Czemu początek tekstu jest wyśrodkowany? Utrudnia to czytanie.

Skoro opowiadanie powstało parę lat temu, to miałaś dużo czasu na dokładne jego dopracowanie. Chyba słabo się do tego przyłożyłaś. Zaobserwować tu można kilka literówek. Gdzieś tam brakuje kropki nad "ż", gdzieś pojedynczych liter... Na początku pojawiło się troszkę powtórzeń, ale czy one kogoś obchodzą? W wielu miejscach brakuje spacji przed lub po myślniku.

Flaki z olejem - tak można określić Twój styl, a raczej efekt niedopracowania tekstu. Popracuj nad odpowiednią budową zdań, żeby to wszystko zaczęło się ze sobą jakoś kleić.

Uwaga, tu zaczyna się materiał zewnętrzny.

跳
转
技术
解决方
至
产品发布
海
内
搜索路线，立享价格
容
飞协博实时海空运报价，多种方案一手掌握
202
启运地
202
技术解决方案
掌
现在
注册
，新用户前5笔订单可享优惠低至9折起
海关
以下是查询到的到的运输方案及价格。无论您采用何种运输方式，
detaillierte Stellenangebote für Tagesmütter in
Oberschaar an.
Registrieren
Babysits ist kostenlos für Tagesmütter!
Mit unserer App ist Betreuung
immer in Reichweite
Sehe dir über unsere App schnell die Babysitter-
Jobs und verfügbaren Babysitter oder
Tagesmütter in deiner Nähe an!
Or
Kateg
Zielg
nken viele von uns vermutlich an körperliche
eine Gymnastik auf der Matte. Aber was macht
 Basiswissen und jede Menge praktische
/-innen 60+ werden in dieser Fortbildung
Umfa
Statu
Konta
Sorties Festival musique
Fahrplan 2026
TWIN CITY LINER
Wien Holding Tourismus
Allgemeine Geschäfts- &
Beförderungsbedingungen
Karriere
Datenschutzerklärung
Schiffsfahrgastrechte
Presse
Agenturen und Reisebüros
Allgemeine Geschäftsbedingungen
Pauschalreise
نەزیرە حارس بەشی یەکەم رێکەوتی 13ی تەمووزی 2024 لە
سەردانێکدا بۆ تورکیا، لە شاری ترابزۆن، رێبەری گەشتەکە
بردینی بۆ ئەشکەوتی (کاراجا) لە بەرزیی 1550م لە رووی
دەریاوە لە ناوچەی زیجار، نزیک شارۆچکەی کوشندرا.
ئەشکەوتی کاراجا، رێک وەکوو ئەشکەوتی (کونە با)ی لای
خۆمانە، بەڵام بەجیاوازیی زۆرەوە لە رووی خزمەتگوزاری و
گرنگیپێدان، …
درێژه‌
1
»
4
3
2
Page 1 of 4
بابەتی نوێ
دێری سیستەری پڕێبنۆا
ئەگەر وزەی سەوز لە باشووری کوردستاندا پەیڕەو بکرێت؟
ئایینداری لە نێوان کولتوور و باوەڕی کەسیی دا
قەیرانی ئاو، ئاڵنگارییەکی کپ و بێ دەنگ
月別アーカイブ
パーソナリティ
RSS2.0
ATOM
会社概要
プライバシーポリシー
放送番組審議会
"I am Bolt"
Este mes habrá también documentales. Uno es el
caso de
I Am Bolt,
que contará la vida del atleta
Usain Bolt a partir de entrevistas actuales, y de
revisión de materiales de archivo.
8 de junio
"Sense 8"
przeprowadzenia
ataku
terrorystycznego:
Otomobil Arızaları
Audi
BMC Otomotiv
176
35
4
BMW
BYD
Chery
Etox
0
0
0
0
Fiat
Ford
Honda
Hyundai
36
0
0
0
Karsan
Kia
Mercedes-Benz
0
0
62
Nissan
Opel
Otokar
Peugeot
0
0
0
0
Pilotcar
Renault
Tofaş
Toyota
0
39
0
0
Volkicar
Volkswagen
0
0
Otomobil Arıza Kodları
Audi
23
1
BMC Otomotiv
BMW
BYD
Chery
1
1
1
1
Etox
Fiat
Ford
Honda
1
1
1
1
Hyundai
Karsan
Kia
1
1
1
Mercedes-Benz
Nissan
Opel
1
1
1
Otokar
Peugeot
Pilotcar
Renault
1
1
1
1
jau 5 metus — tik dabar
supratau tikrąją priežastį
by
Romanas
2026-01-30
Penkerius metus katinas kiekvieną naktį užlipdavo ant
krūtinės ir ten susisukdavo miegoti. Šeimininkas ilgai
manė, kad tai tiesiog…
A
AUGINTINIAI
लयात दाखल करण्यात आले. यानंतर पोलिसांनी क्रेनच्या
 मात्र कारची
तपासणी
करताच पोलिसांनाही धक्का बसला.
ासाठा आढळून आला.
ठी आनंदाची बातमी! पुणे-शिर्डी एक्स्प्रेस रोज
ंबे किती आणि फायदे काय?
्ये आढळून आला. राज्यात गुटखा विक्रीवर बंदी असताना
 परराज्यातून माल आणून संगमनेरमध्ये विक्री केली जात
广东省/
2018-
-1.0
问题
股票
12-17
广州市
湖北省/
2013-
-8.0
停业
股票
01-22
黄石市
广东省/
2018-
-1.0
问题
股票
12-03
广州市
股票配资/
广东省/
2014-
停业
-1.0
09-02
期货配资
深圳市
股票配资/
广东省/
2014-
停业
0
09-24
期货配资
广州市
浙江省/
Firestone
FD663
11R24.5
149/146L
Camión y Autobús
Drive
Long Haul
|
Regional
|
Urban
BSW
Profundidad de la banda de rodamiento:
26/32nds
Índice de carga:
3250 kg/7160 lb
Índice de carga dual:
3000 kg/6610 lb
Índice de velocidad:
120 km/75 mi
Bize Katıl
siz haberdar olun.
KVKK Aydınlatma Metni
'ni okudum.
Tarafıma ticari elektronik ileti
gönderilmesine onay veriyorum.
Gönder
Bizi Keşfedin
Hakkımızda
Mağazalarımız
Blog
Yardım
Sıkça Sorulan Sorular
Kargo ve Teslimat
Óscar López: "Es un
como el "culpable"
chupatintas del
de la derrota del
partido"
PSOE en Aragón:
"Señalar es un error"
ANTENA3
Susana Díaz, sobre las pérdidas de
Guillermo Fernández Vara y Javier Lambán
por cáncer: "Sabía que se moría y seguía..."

I proszę, w przyszłości zamieszczaj coś, co jednak swoje zakonczenie posiada. Jak już coś tu czytam to z zamiarem pobudzenia wyobraźni i miłego spędzenia wolnego czasu. Tak, bo czytanie tylko dla późniejszej oceny tekstu jest dla mnie mało interesujące, wręcz nudne. Kiedy opowiadanie nie ma zakończenia, które jest podsumowaniem całej akcji to tak jakby urwać film w połowie...
Cytat:nr 9
nr 23
nr 135
liczby słownie, żadnych skrótów.

Brakuje czasem spacji przed czy po myślniku, wielkich liter po wielokropkach, przecinków. Cały tekst wydaje się być o niczym, nużył mnie, strasznie. Ledwo dobrnęłam do końca.